* [EXCERPT PROVIDED]
****

# OCT CONTEST FINAL 2nd PLACE ROUND



## cyberdigger (Oct 10, 2011)

I want to thank everybody who took part in THIS photo contest!! []
 This poll, and this contest, will end on Oct 15th at 8PM, no changes will be made. The pic with the most votes will fetch a reward for 2nd place. Wondering what happened to # 19? CLICK HERE  

 Here are the 5 runners-up:

 # 79






 # 84





 # 95





 # 125





 # 151


----------



## peejrey (Oct 10, 2011)

Hard choice[8|].......I hate hard choices[>:]....I'll wait a bit...[]
 Can we take the best 12, and make a calender?


----------



## carobran (Oct 10, 2011)

oooooooooooohhhhhhhh.............151  or 95???............there both so whittly and crude............and i really do love snow...................i think ill ponder a while[8|][8|][]


----------



## cyberdigger (Oct 10, 2011)

> Can we take the best 12, and make a calender?


 
 A calendar would be pretty cool, it would require an investment on someone's part, though.. I've been thinking about setting up a thread where all the nicest pics posted here would be stored, kinda like how the "What Members Want" thing is set up.. we'll see..

 I'm sure this is not an easy choice for many of you, all these pics are awesome! Take your time deciding, but remember this.. I set the poll to automatically close on Oct 15th at 8pm eastern, so don't wait too long! []


----------



## RedGinger (Oct 10, 2011)

A calendar would be great!  It's a great idea for proceeds to go to the forum.  It would probably have to be not very expensive.  Maybe someone with a little $ and computer skills would be willing to help.


----------



## JOETHECROW (Oct 10, 2011)

Really nice pics by everyone...Super effort.


----------



## bottlekid76 (Oct 10, 2011)

Congrats!! Great photos!

 ~Tim


----------



## Angelpeace (Oct 12, 2011)

I have to vote for 70. The makeup of the picture is beautiful. It is framed well and incorporates the bottles into a perfect setting. Good Luck. Peace.


----------



## RedGinger (Oct 12, 2011)

Great pictures, everyone.  This contest is great.  We have way more than 22 members, so please vote, everyone!

****

* [DATASET SECTION]

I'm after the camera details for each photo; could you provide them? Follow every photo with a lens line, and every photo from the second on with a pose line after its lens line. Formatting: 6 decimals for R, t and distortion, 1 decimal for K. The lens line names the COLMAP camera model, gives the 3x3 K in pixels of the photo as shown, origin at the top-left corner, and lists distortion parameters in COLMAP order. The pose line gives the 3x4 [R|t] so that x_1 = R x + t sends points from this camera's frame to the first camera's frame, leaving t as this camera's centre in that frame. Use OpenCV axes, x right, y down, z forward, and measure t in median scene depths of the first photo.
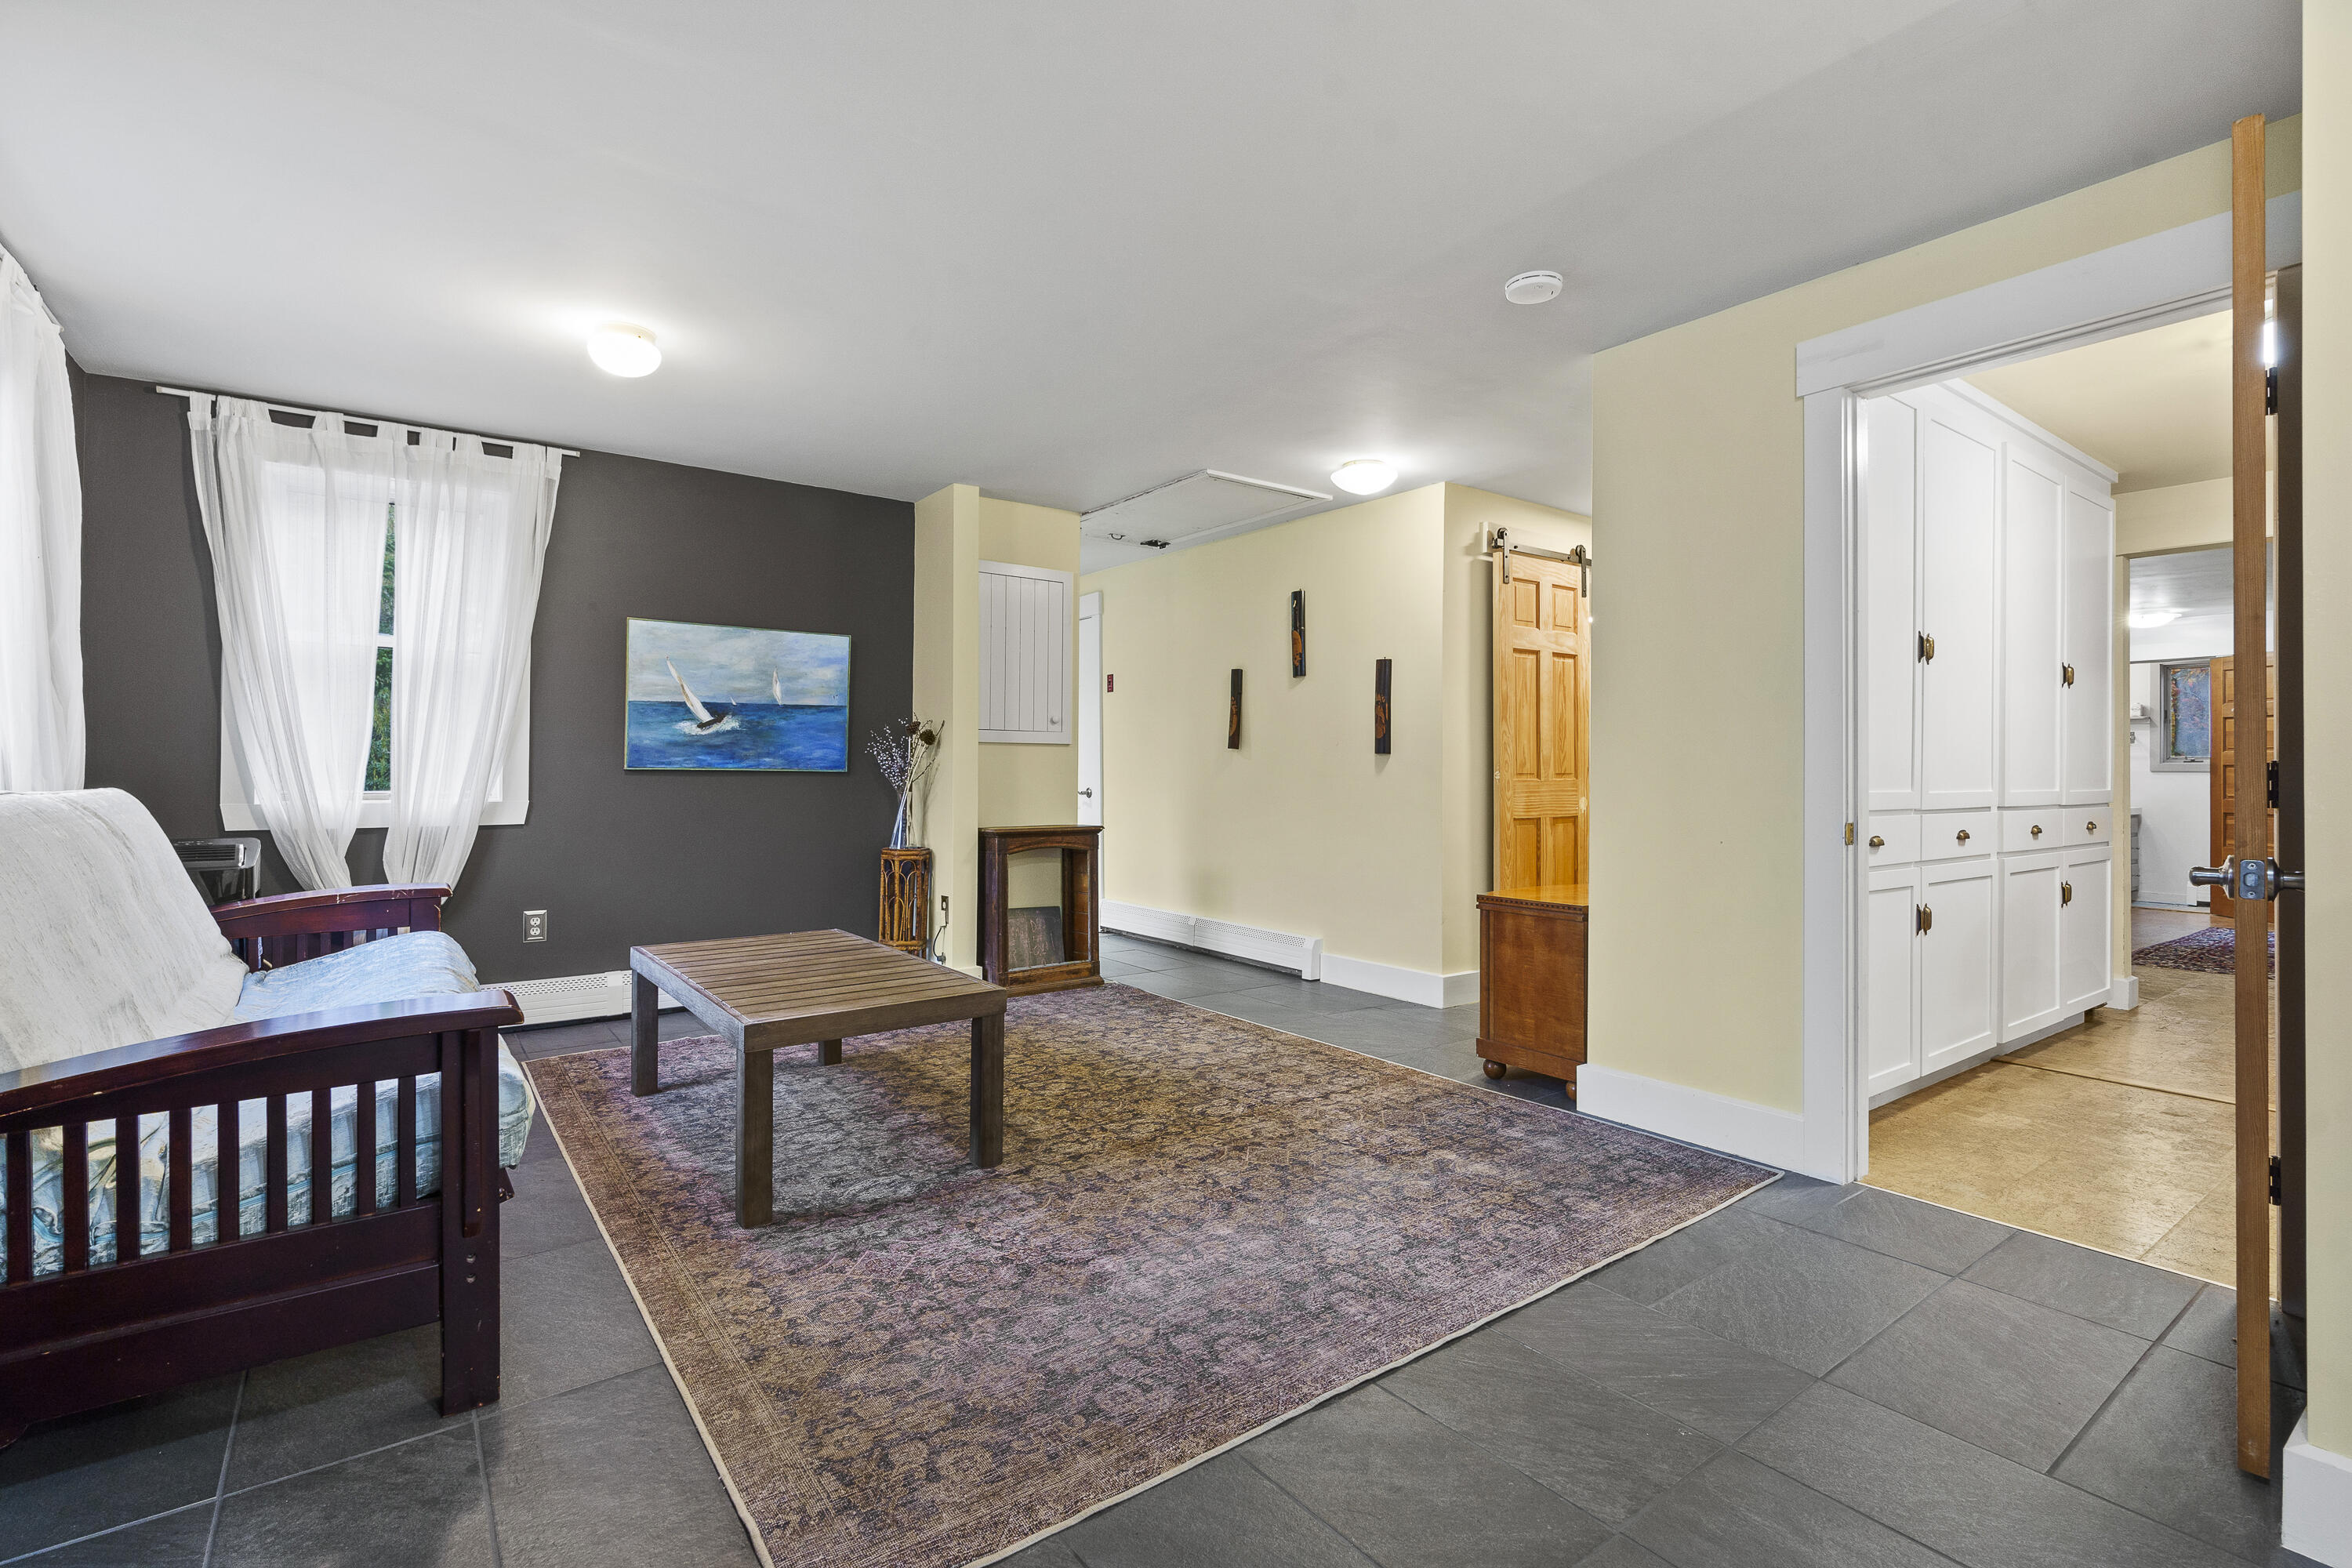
lens RADIAL K [[1099.1, 0, 1176.0], [0, 1099.1, 784.0], [0, 0, 1]] dist [-0.004888, -0.000048]
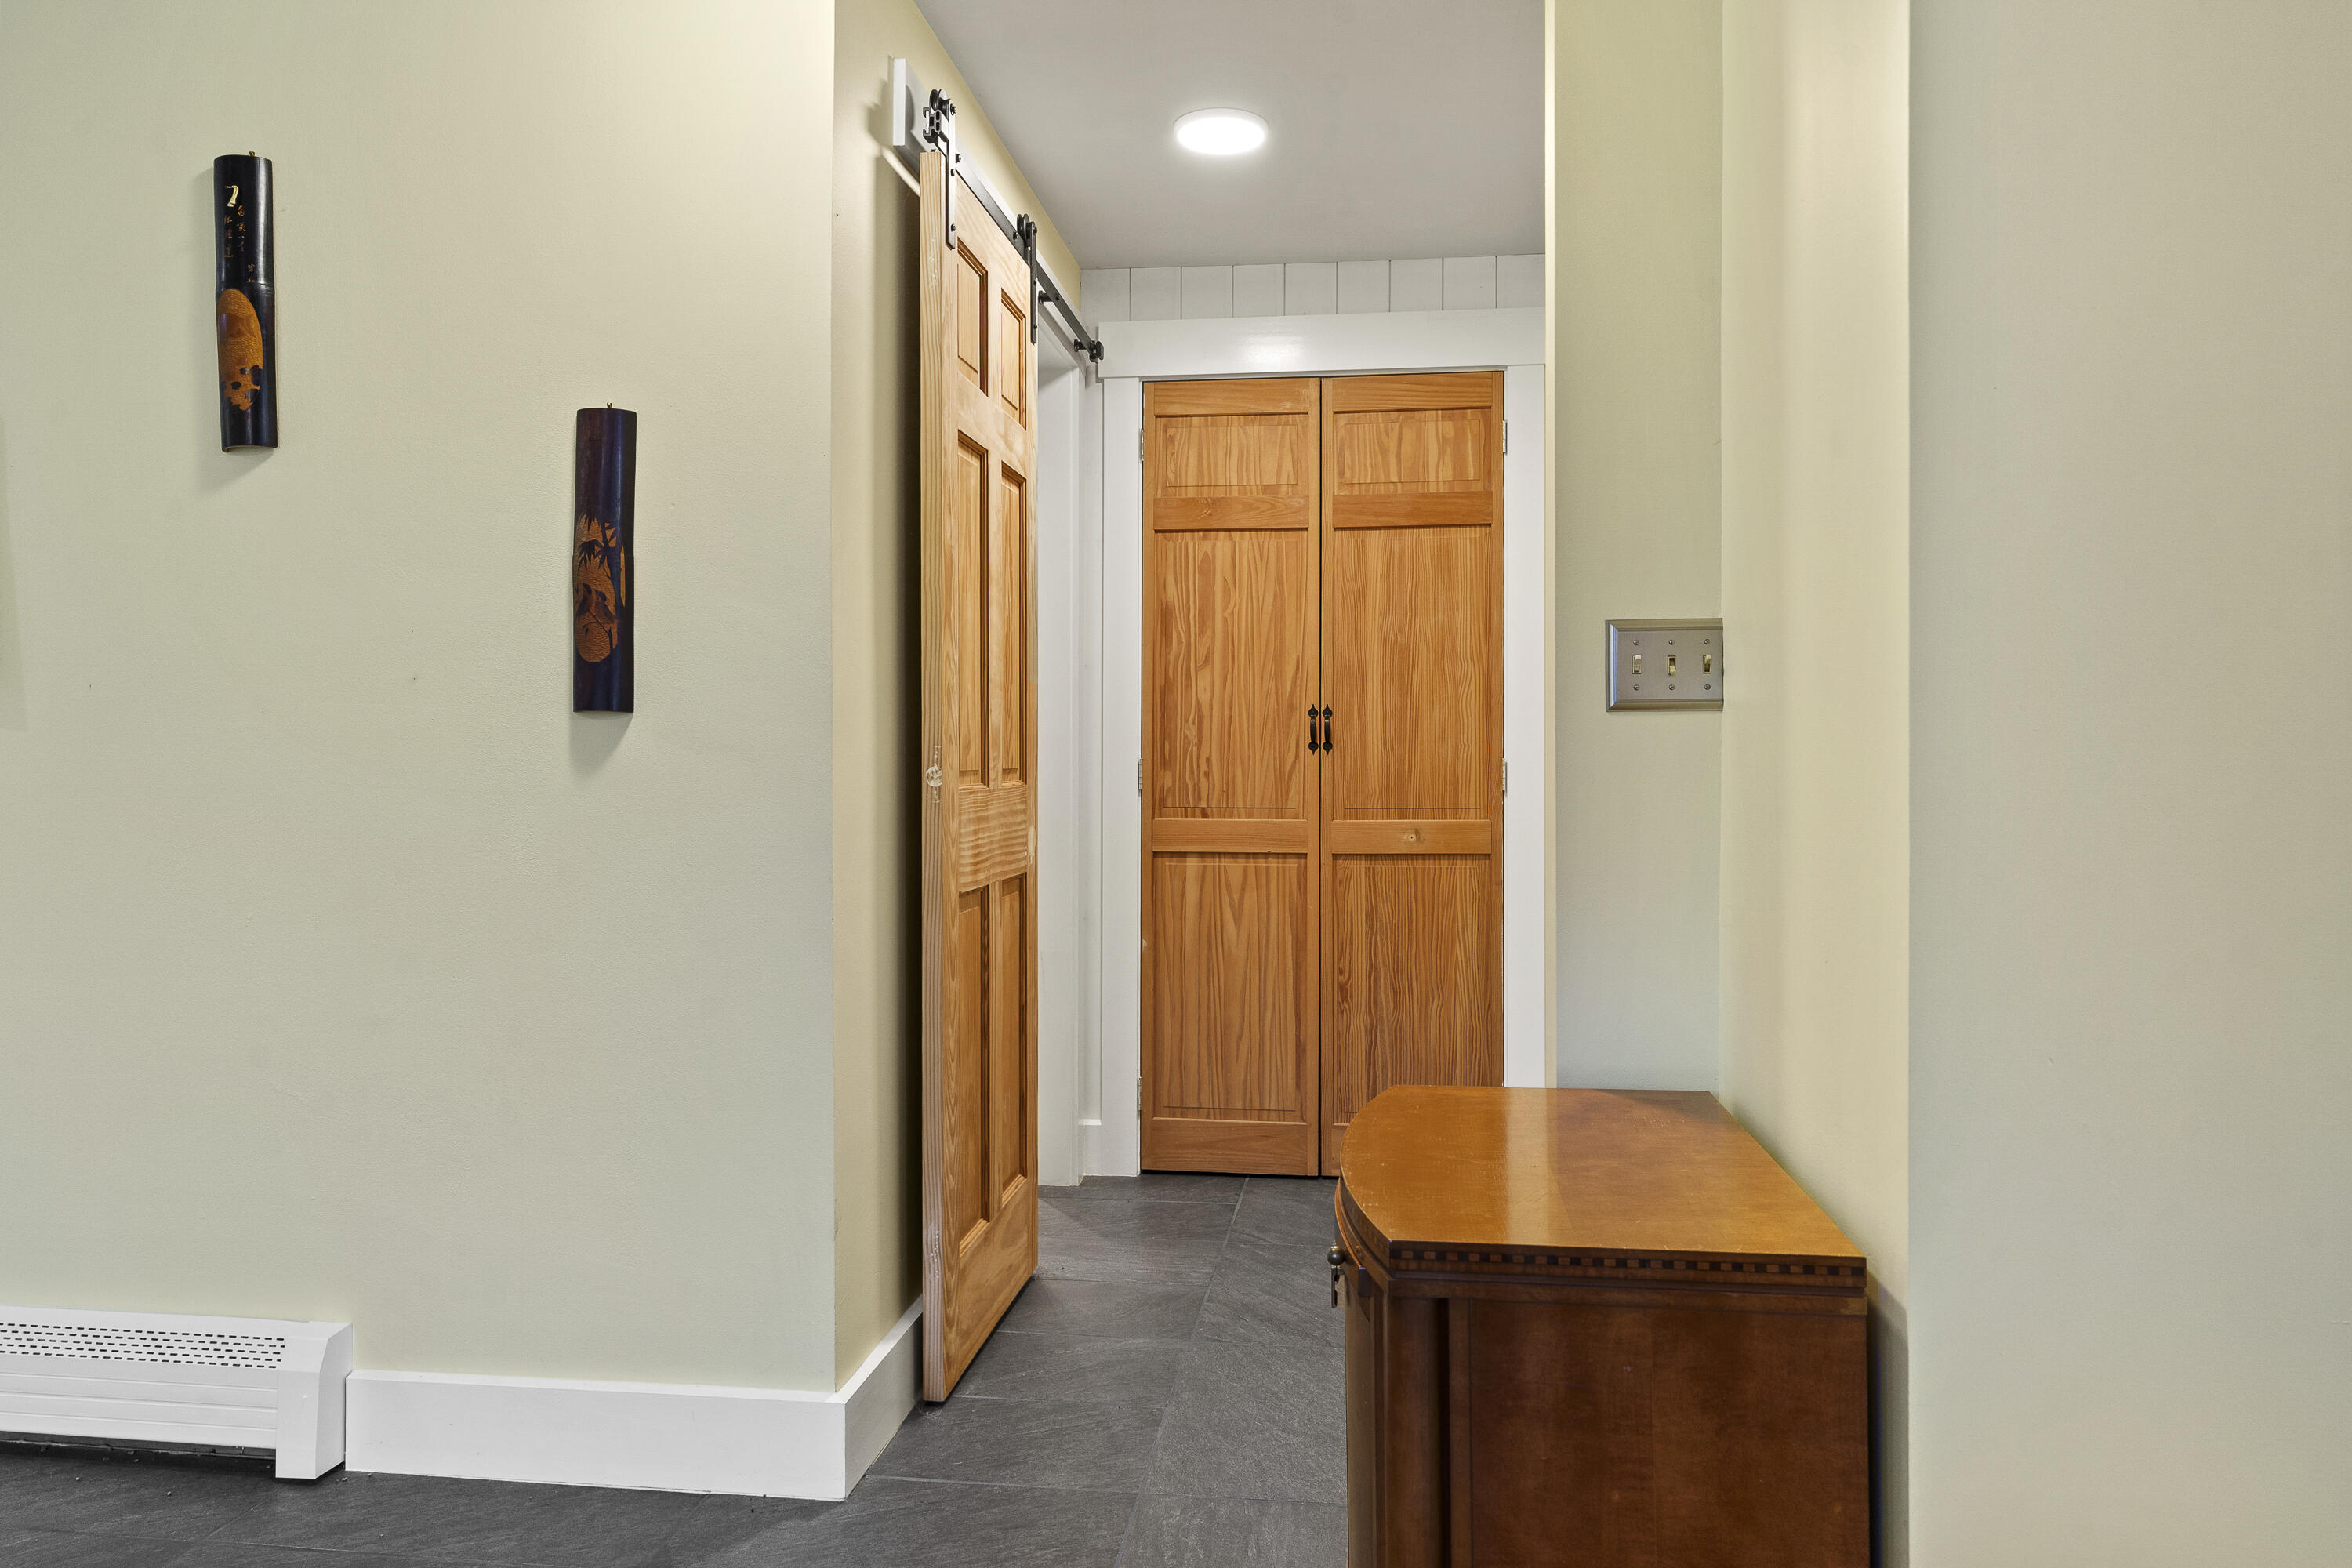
lens RADIAL K [[1577.6, 0, 1181.0], [0, 1577.6, 759.1], [0, 0, 1]] dist [-0.001765, -0.000465]
pose [[0.691877, -0.002656, 0.722010, -0.022025], [0.011673, 0.999904, -0.007507, -0.008552], [-0.721921, 0.013622, 0.691841, 0.568457]]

****

* [USING THE INFORMATION]
1) Say whether each statement agrees with the photo contest thread, answering yes or no and quoting the deciding words of the thread:
(a) The poll closes on Oct 15th at 8PM.
(b) cyberdigger has already set up a thread that stores the nicest pictures.
(c) Five runners-up are listed.
2) Please shorten the paragraph of the photo contest thread that begins "A calendar would be pretty cool" and keep its main facts.
3) Continue the photo contest thread from its last post.

* [ANSWERS TO THE PROBLEMS]
1)
(a) Yes: "This poll, and this contest, will end on Oct 15th at 8PM, no changes will be made."
(b) No: "I've been thinking about setting up a thread where all the nicest pics posted here would be stored"
(c) Yes: "Here are the 5 runners-up:"

2) A calendar would be cool but would need someone to invest in it. cyberdigger is considering a thread to store the nicest pictures posted, set up like the "What Members Want" thread, but nothing is decided yet.

3)
----------



## JOETHECROW (Oct 12, 2011)

> I have to vote for 70.


 
 Nina,...did you mean 79?...Just wondered, Laur could use another vote...[]


----------



## cyberdigger (Oct 12, 2011)

I imagine Rick would be quite pleased to get a vote, but I'm not convinced she had this one in mind:





 ..anyway, it's not included in this round, so Angel's vote goes to the closest # and blimey! It's # 79!


----------



## RedGinger (Oct 12, 2011)

Thanks Charlie, Nina and everyone.  I can use all the help I can get as I am up against some tough competition!


----------



## mr.fred (Oct 12, 2011)

I'll  have to go with #95---------and #79 has my vote to---it's a blend of ---End of the Day  and  mystique []


----------



## surfaceone (Oct 12, 2011)

Hey Mister Charlie,

 Are you calling for another round of voting? Is this a variation on the "early and often" gambit? I think I had a hanging chad on that last ballot.


----------



## cyberdigger (Oct 12, 2011)

from what I can gather about your post, you have not visited the beginning of this thread.. here's a FREE RIDE


----------



## surfaceone (Oct 13, 2011)

Why thank you Mister Charlie,

 I did completely overlook that little Submit Vote button, thanks for the whiplash. It wouldn't allow me to vote 5 times though. Wouldn't even let me vote twice. Whatz up with that.


----------



## andy volkerts (Oct 13, 2011)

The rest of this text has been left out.